SOURCE DOCUMENT
..............................

As for Putin’s chief of staff, Valery Gerasimov, his incompetence is of a very modern sort, indeed postmodern. Just like some telegenic US generals with PhDs but no actual hands-on combat experience, Gerasimov preached “post-kinetic” warfare, in which cyber war, “information war” or “hybrid war” replaced old-fashioned infantry, armour and artillery combat .

It was Gerasimov who cooked up the brilliant plan that so convinced Putin — as well as the CIA, the US director of national intelligence and their fashionably post-kinetic military advisors — that the air-landed seizure of the Antonov field on the first night of the war would open the door to Kyiv. Absent post-kinetic delusions, the overhead photography alone should have sufficed to tell US intelligence that the Russians would fail: they were invading Europe’s largest country with an army of less than 140,000 troops, as opposed to the 800,000 who invaded Czechoslovakia in 1968, a country one-fifth the size of Ukraine and with one-quarter of the population. And, of course, as perfect yes-men, Shoigu and Gerasimov never told Putin that, if he wanted to invade Ukraine, he first had to declare war and mobilise the Russian army.

Even so, what happened next came as a great surprise. The failure of Gerasimov’s dazzling plan and the ignominious retreat from the edges of Kyiv and Kharkiv should have been followed by the usual Russian remedy but nothing happened. In 1941, when the German army easily defeated the Red Army to swiftly conquer Ukraine and start its march to Moscow, Stalin’s favourite toady Marshal Grigory Kulik was dismissed and eventually shot. Others were shot right away, and were replaced by officers previously set aside because they were not yes-men. Some were rescued from prison to take up command at the front. (Konstantin Rokossovsky, who had been arrested, badly tortured and locked up as a traitor, was patched up and given an entire army to lead; he would finish the war a victorious marshal.)

..............................

DATA LINES
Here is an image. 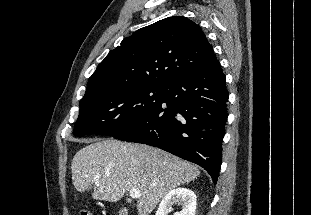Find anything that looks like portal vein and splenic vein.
Returning <instances> with one entry per match:
<instances>
[{"label": "portal vein and splenic vein", "instance_id": "portal-vein-and-splenic-vein-1", "mask_svg": "<svg viewBox=\"0 0 311 215\" xmlns=\"http://www.w3.org/2000/svg\"><path fill=\"white\" fill-rule=\"evenodd\" d=\"M99 178H100V175L97 174L95 176V180H99ZM129 195L133 199H137L141 196L140 191L138 189H135V188L130 190Z\"/></svg>", "mask_w": 311, "mask_h": 215}]
</instances>
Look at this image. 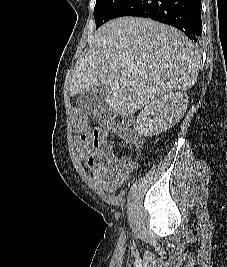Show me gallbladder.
Returning <instances> with one entry per match:
<instances>
[{
	"instance_id": "obj_1",
	"label": "gallbladder",
	"mask_w": 227,
	"mask_h": 267,
	"mask_svg": "<svg viewBox=\"0 0 227 267\" xmlns=\"http://www.w3.org/2000/svg\"><path fill=\"white\" fill-rule=\"evenodd\" d=\"M105 95V88L103 86H96L80 93L76 104L82 112L89 115L96 114L104 107Z\"/></svg>"
}]
</instances>
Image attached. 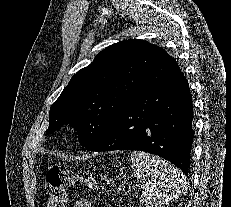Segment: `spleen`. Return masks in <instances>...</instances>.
<instances>
[{"instance_id":"1","label":"spleen","mask_w":231,"mask_h":207,"mask_svg":"<svg viewBox=\"0 0 231 207\" xmlns=\"http://www.w3.org/2000/svg\"><path fill=\"white\" fill-rule=\"evenodd\" d=\"M131 162L137 178L145 182L141 201L146 207H163L187 190L186 177L165 160L135 151L131 154Z\"/></svg>"}]
</instances>
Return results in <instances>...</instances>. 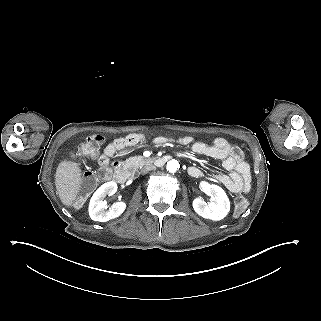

..............................

GOAL
Continue the passage on Russia's military leadership from the sentence that ends "given an entire army to lead; he would finish the war a victorious marshal."

ANSWER TO THE TASK
This is what Yevgeny Prigozhin expected from Putin: the swift dismissal of Shoigu and Gerasimov and their replacement by officers old-fashioned enough to have “kinetic” skills, and who would focus on building up effective infantry, armour and artillery units to capture Kyiv and conquer Ukraine. Instead, with Gerasimov and Shoigu inexplicably still in charge, the Russians continued to rely on “information warfare” to demoralise the Ukrainians into surrender, with non-stop propaganda and terror air attacks against random buildings in Kyiv and most other cities.

Not only did this “non-precision” bombing fail to hurt morale — it never does — but it was also hugely wasteful. As Russia’s rockets and ground-to-ground missiles started to run out, they turned to expensive air-to-ground missiles meant for high-value targets, such as air-base installations or at least battle tanks. But their warheads were too small to make much of an impression in built-up cities.

This is when Prigozhin, with his mercenaries, started his own land-combat campaign, contracted as always by the Russian government, this time to fight in Ukraine rather than in Libya or Mali or ex-French Congo. But, a few months later, he very soon found himself competing for manpower with contract units that were raised by the Russian army itself. These official units offered good pay to ex-servicemen and therefore competed with Wagner — but without its cadre of experienced mercenaries, they achieved very little.

All of which was frustrating for Prigozhin, who started to voice his complaints increasingly loudly, eventually asking why Shoigu and Gerasimov were still in-command when they should have been shot for incompetence, or at least kicked out of their jobs. Inexplicably — not only to him — Putin failed to take advantage of his dictatorial power to get rid of the pair of failures.

It was then that Shoigu and Gerasimov hit back by denying artillery shells and small-arms ammunition to Wagner, even when it was Wagner that was doing all the fighting in Bakhmut. Ultimately, it was a struggle between a very talented maverick — Prigozhin had started as a caterer — and the dull bureaucrat Shoigu and too-clever-by-half Gerasimov.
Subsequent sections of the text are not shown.